Tanggalan Jawa Bulan Suro Sesuai Islam

kalender jawaBerbicara mengenai mitos Jawa terutama pada bulan suro yang bisa Anda lihat di tanggalan Jawa tentunya sudah menjadi hal biasa bagi Anda. Bulan suro merupakan bulan yang dianggap sebagian orang bulan yang angker dan pantang untuk melakukan kegiatan keduniawian karena menurut kepercayaan Jawa bulan suro adalah galengan tahun yang artinya jangan diputus-putus. Jika ditilik dari sejarah mengapa hal tersebut dapat terjadi adalah karena pada zaman kerajaan saat itu terdapat budaya memandikan benda pusaka yang sakral sehingga untuk menghadirkan kekhusyukan serta berjalan dengan lancarnya selain itu acara ini menjadi hiburan tersendiri bagi rakyat mengingat hiburan zaman dulu belum sebanyak hiburan saat ini.
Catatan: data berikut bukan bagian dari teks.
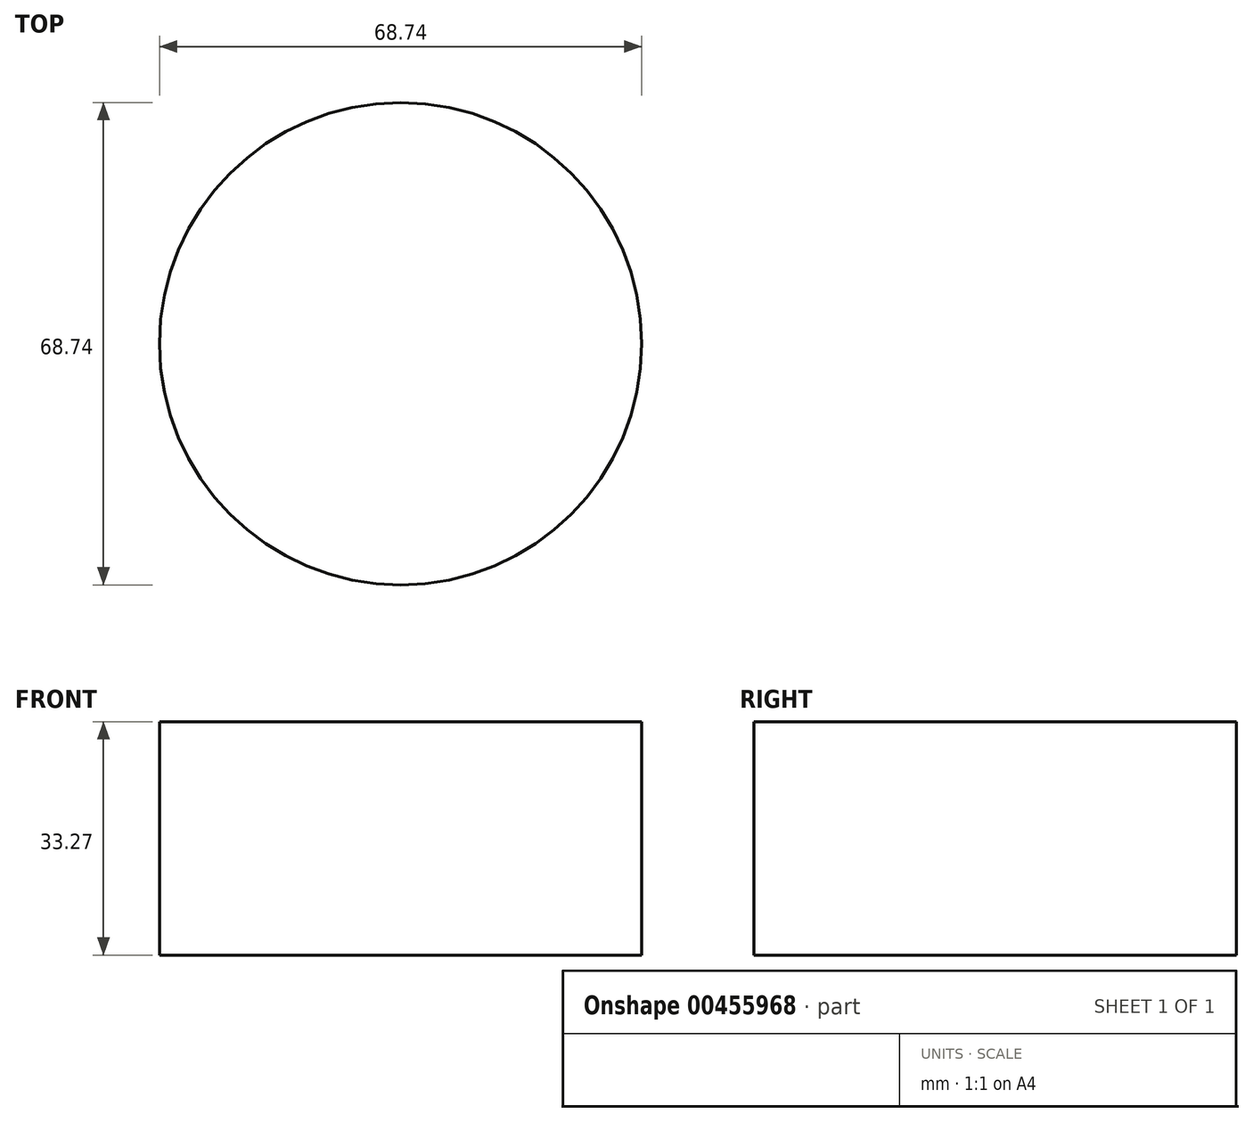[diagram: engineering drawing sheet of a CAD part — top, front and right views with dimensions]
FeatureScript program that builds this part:
annotation { "Feature Type Name" : "Feature", "Feature Type Description" : "" }
export const myFeature = defineFeature(function(context is Context, id is Id, definition is map)
    precondition{}
    {
        {
            var Q0;
            Q0=qCreatedBy(makeId("Top.planeOp"),FACE);
            var sketch = newSketch(context, id + "F0", { "sketchPlane" : qUnion([Q0])});
            skCircle(sketch, "E0", {"center": v(0, 0) * mm, "radius": 34.37 * mm});
            skSolve(sketch);
        }
        {
            var Q0;
            Q0=makeQuery(id+"F0.imprint","IMPRINT",FACE,{"disambiguationData":[TD([[makeQuery(id+"F0.imprint","IMPRINT",EDGE,{"derivedFrom":sQuery(id+"F0.wireOp",EDGE,"E0")}),1.0]])]});
            extrude(context, id + "F1", {"entities" : qUnion([Q0]), "depth" : 33.27 * mm});
        }
    });
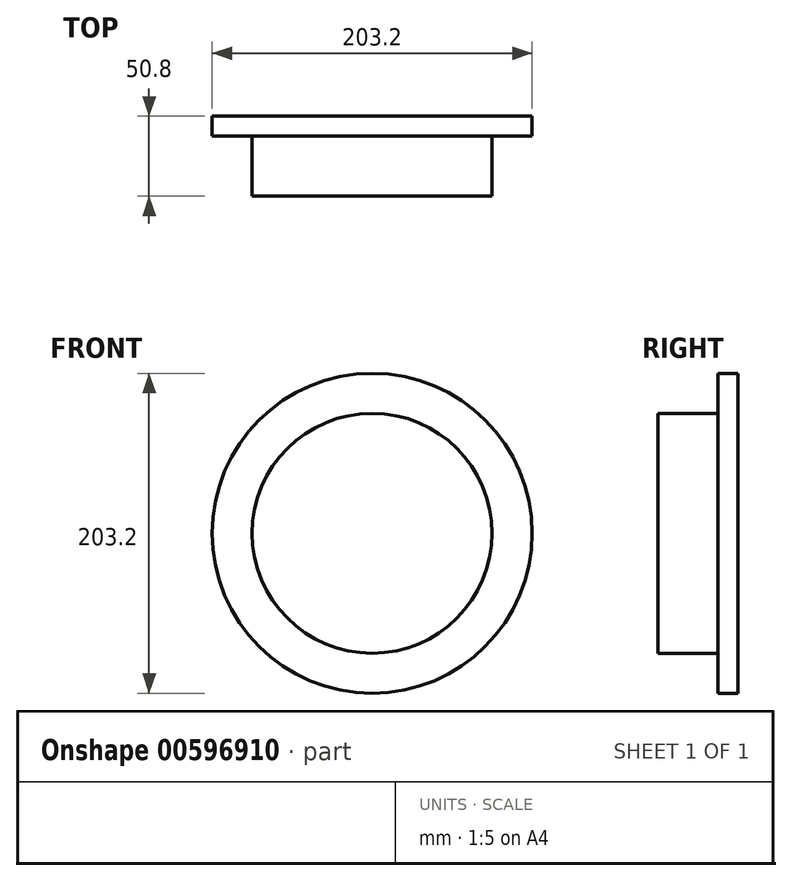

Bulan Suro Si Tanggalan Jawa Dalam Perspektif Islam

Suro merupakan salah satu bulan di tanggalan Jawa yang mana menjadi bulan terkenal akan mitos yang sering beredar di masyarakat dan tetap dipercayai hingga sekarang. Hal mistis terutama berkaitan dengan kebudayaan keraton pada zaman dahulu membuat kepercayaan terhadap mitos ini semakin berkembang pesat. Padahal apabila dilihat dalam perspektif Islam Allah SWT tidak mencela atau membuat bulan yang penuh dengan kesialan sehingga manusia harus waspada di bulan tersebut. Dalam Islam bulan suro merupakan bulan Muharam yang mana di dalamnya manusia dianjurkan untuk memperbanyak beramal Soleh dan menghindari segala sesuatu yang berkaitan dengan dosa seperti membunuh, dan sebagainya. Bahkan bulan suro atau Muharam ini merupakan salah satu bulan suro dan merupakan bulan suci. Empat bulan suci lainnya seperti dzulqo’dah, Dzulhijjah, Muharam, dan Rajab.

Setelah mengetahui penuturan mengenai tanggalan Jawa, tinggal bagaimana Anda merespons dan mengambil hikmah dari uraian di atas. Sehingga bila diintegrasikan dengan perspektif lslam, maksud dari tidak melakukan hal dunia dulu di bulan suro adalah dengan tidak melakukan perbuatan tercela yang dilarang oleh Allah. SWT. Semoga artikel ini bermanfaat untuk Anda, dan bagaimana Anda bersikap terhadap bulan suro ini tergantung keyakinan Anda.